The question we really need to ask is does it really make a difference? And if not, why do people seem to obsess over it?
I’m sure we all know somebody who turns their nose up at the sight of a screw-capped bottle of wine. It’s one of the slightly fussy, meticulous details that wine buffs love to go on about, claiming that screw-topped wine is never going to be as good as wine which is stoppered with a (real) cork.
In some countries - especially in Europe - to bring a screw-top bottle to a party is synonymous with being a wine novice, whereas in other countries (notably here in Australia), screw tops are the norm, and corks are becoming a rarity.
The question we really need to ask is this: does it really make a difference? And if not, why do people seem to obsess over it?
The second question is easier to answer than the first. The obsession for detail is part and parcel of the wine world.
Wine drinkers and wine lovers adore fussing over details - this is precisely why so many wine labels are intimidatingly indecipherable for those without a deep knowledge of viticulture. Wine is exciting stuff, and it requires imagination.
When tasting wine, we have to suspend our disbelief, let go of our normal senses and cut loose into a world of flavour and aroma. This release of the rational is, for many people, perhaps a step too far, and they need to reign it all in again with a dose of what can be snobbish attention to detail.
The other side of this is, of course, tradition. Wine is riddled with tradition, which is something of a double-edged sword.
On the one hand, this reverence of the past has led to some amazing produce with a genuine sense of time and place along with incredible flavour. On the other, the same traditions also lead to restrictive wine laws and regulations, which, in some countries have stopped winemakers from reaching their highest potential.
Corks are a case in point - they are not always necessary, nor even always suitable for all wines, and yet the buying public hesitates to reach for a bottle without one, because we’ve been told time and time again that good wine sticks to tradition. Rant over.
The simple fact is, there is probably very little difference between real corks, fake corks and screw-tops.
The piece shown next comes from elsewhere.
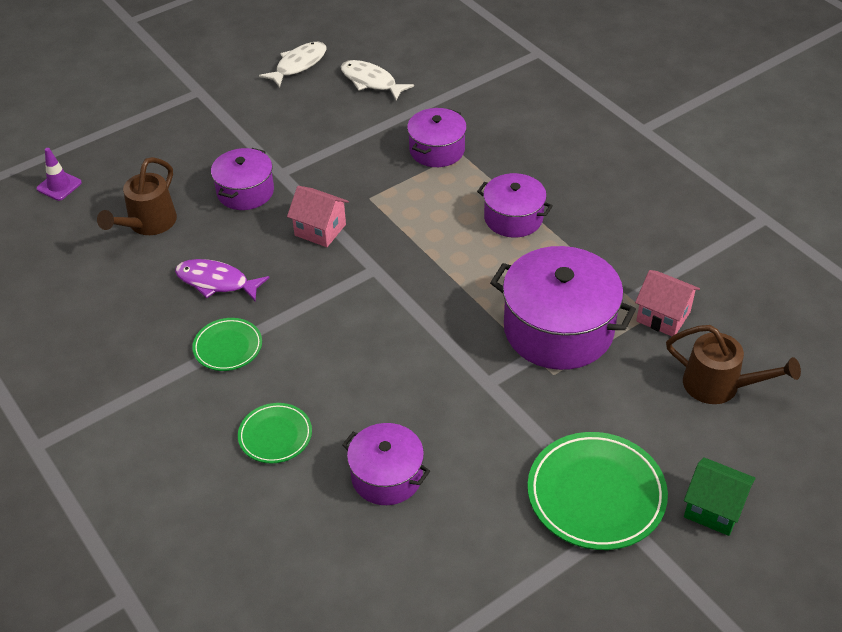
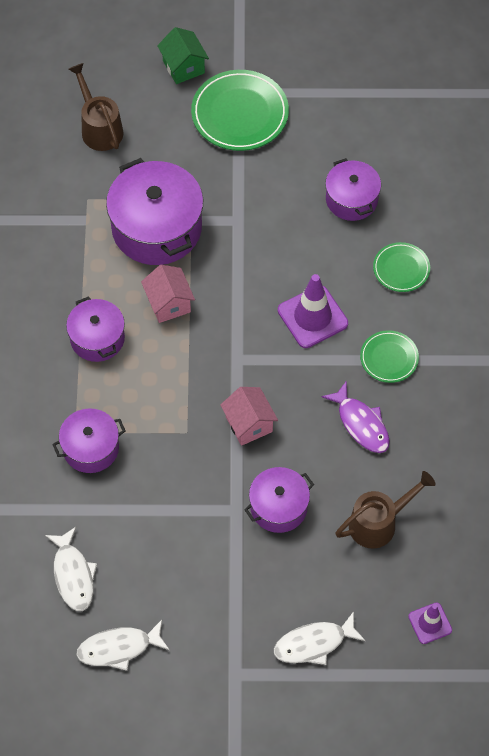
camera: 145 degrees left, 15 degrees up
pink house [635,270,700,336] -> pink house moved to [141,265,195,323]
none -> white fish [274,611,365,665]
none -> purple traffic cone [278,274,348,348]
All serve the same essential purpose: to keep the wine stoppered in the bottle, and to stop oxygen from getting into the wine, which flattens the flavour and can ruin the wine completely.
So, let’s stick up for the underdog, and go through the main benefits of cork alternatives.
1. They are cheaper.
This is undeniably true - natural cork is something which is becoming increasingly expensive to source and use, and this is why many wineries are looking to alternatives such as plastic and screw-tops in order to economise.
2. They don’t suffer from ‘cork taint’.
This is a layman’s term for the chemical compound TCA - a chemical which is produced when wild, natural fungi come into contact with certain wine making products. Cork taint makes a wine smell and taste like old, damp cardboard, and is enormously unpleasant (though completely harmless).
This problem used to be far more common than it is today, although it still occurs reasonably regularly in wineries which use natural cork in their bottles.
3. The potential for ageing is not necessarily damaged by using cork alternatives.
Indeed, many wineries have demonstrated that their bottled wines, if stored correctly, can age and mellow beautifully in cellars in much the same way as a corked bottle might. We’ll probably see more evidence of this in the coming years as it has only been relatively recently that wines suitable for ageing have started being made with cork alternatives.
4. They’re more precise.
One of the main arguments in favour of corks is that they allow the wine to breathe at just the right level to slowly soften the tannins in the wine.
Nowadays, screw caps are produced with carefully calculated levels of oxygen ingress over time, which has exactly the same result. Ironically, the truth is that corks are notoriously unreliable in this process - they swell and shrink in different conditions, and allow too much or not enough breathing to take place.
5. They’re easier to open.
It sounds like a silly point to make, but isn’t it true? I’m sure we’ve - all at least once - had the horrible encounter of watching a real cork break off in the neck of a bottle, or crumble into bits when faced with a dodgy old corkscrew. With screw-caps at least, a quick twist of the wrist is all you need, and you can pour your wine into a glass without making any effort at all.
Furthermore, screw-caps make it easier to reseal your wine and drink another day, without wrestling with a cork and trying to wedge it back into the bottle.
So, next time you’re at your wine store, don’t pass by the bottles with plastic corks or screw-tops. Real corks look great, and they are used by the majority of respected wineries in the world, but their day is gradually coming to an end - so embrace the alternatives!